Jurkovič’s renovations and new buildings for the complex, which in its day became the lively center of cultural life in Moravia, were also connected with the search for a generally applicable national character in architecture, a topic often discussed by the Czech intelligentsia at the time. Nevertheless, Jurkovič’s buildings in Luhačovice also contain many references to Viennese and British modernism. Of the dozens of unique projects for Luhačovice, Jan’s House from 1902 represents the pinnacle of his work. In 2003, the Museum of Art had a three-dimensional model made of the planning documentation stored in the architecture collection, with a hypothetical reconstruction of the intended color scheme.
Searching for paths
The architecture of the interwar period is very well represented in the architecture sub-collection of the Olomouc Museum of Art, with numerous examples representing the pinnacle of architectural creation at that time.
Among the acquisitions of the Olomouc Museum of Art in 2013 is a collection of drawings by Brno functionalist architect Bohuslav Fuchs (1895-1972) for the Sokol unit in Bystřice pod Hostýnem. It represents an earlier phase of the author’s work, a period of exploration in the 1920s. In Fuchs’s works from that time, in which his colleague Josef Štěpánek (1889-1964) also played a significant role, we see an effort to capture the dynamics of the era and the desire for its stylistic expression through architectural morphology. The forms of Rondocubism, on which Fuchs’s Prague colleagues worked in parallel but with different results, are combined here with an expressive conception of mass, expressed in succinct volumetric units. Bohuslav Fuchs, a native of Všechovice near Bystřice pod Hostýnem, contributed with this project not only to the history of Czech modern architecture, but also significantly enriched the periphery – a small mountain town, to which he also devoted considerable attention in terms of urban development at the time.
The early work of Bohuslav Fuchs and his colleague Josef Štěpánek was placed in the broader context of architectural and social development in the 2023 exhibition Moving History | Power plant and villa in Háj by Mohelnice.
Functionalism
Probably the most significant architect who spent a large part of his life in Olomouc was Lubomír Šlapeta (1908–1983). His extensive estate – together with the legacy of his brother Čestmír Šlapeta (1908-1999) – is administered by the architecture collection of the Olomouc Museum of Art, which also prepared a large exhibition and publication project in 2003. This made it possible to present the work of this exceptional architectural duo in many places, even beyond the borders of the Czech Republic.
The presented villa of Stanislav Nakládal in Olomouc (Polívkova Street 35) stands at the end of a series of designs for luxury individual housing that Lubomír Šlapeta carried out between the two world wars. It embodies the ideal of a functional and well-designed family home of that time – a continuous connection between individual rooms, direct contact with the garden, whether via an outdoor staircase or a terrace on the same level as the floor. The only “decoration” of the clean facades is a thoughtful geometric composition that corresponds to the practicality of the interior layout.

__WHAT IS BEING ASKED__
Copy the architecture excerpt starting at "Functionalism" and ending at "the Czech Republic.", and replace "Olomouc Museum of Art" with "Museum of Art in Olomouc". The listing that comes next is separate material with no link to the architecture excerpt.

__PROVIDED DATA__
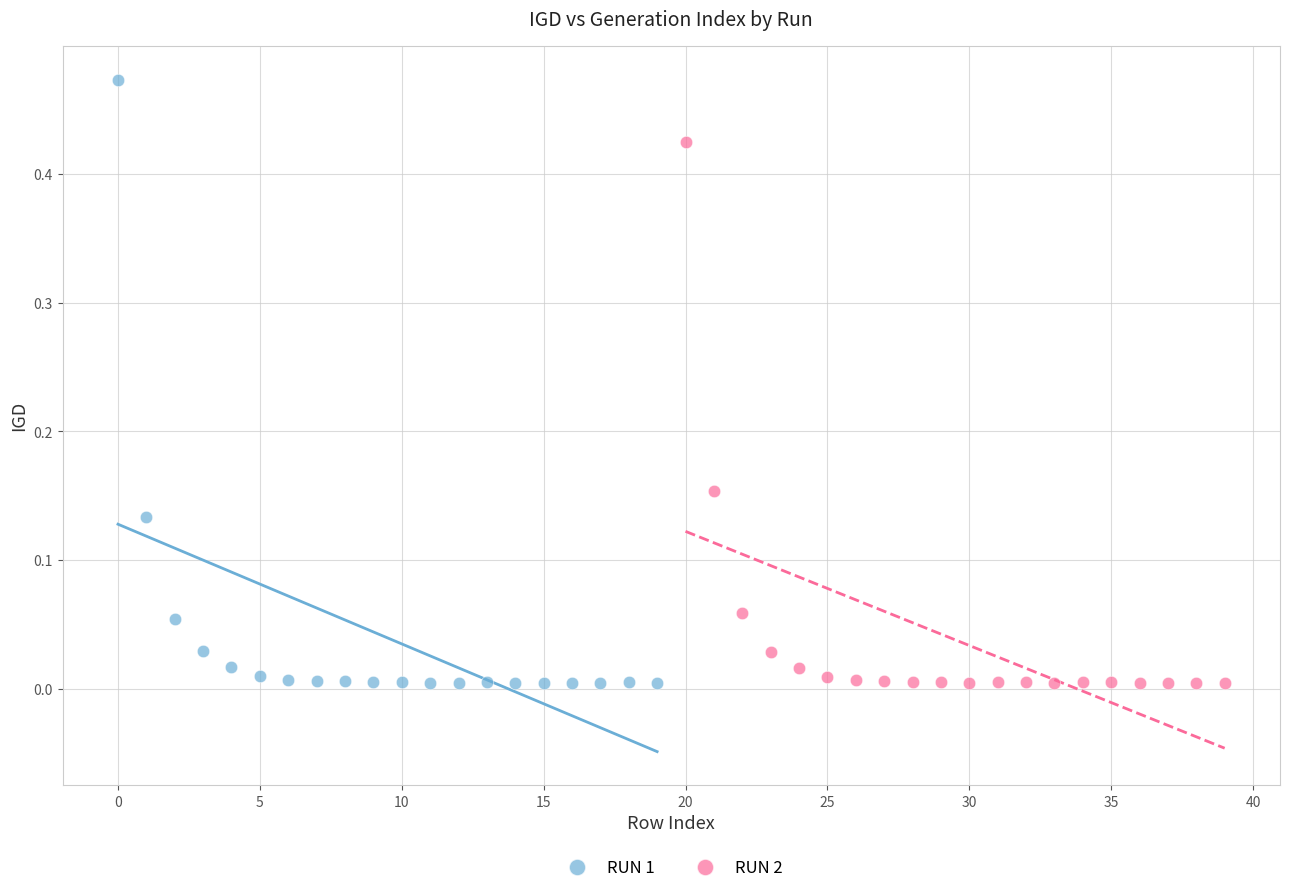

Which series contains the highest Y value?

RUN 1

__EXERCISE SOLUTION__
Functionalism
Probably the most significant architect who spent a large part of his life in Olomouc was Lubomír Šlapeta (1908–1983). His extensive estate – together with the legacy of his brother Čestmír Šlapeta (1908-1999) – is administered by the architecture collection of the Museum of Art in Olomouc, which also prepared a large exhibition and publication project in 2003. This made it possible to present the work of this exceptional architectural duo in many places, even beyond the borders of the Czech Republic.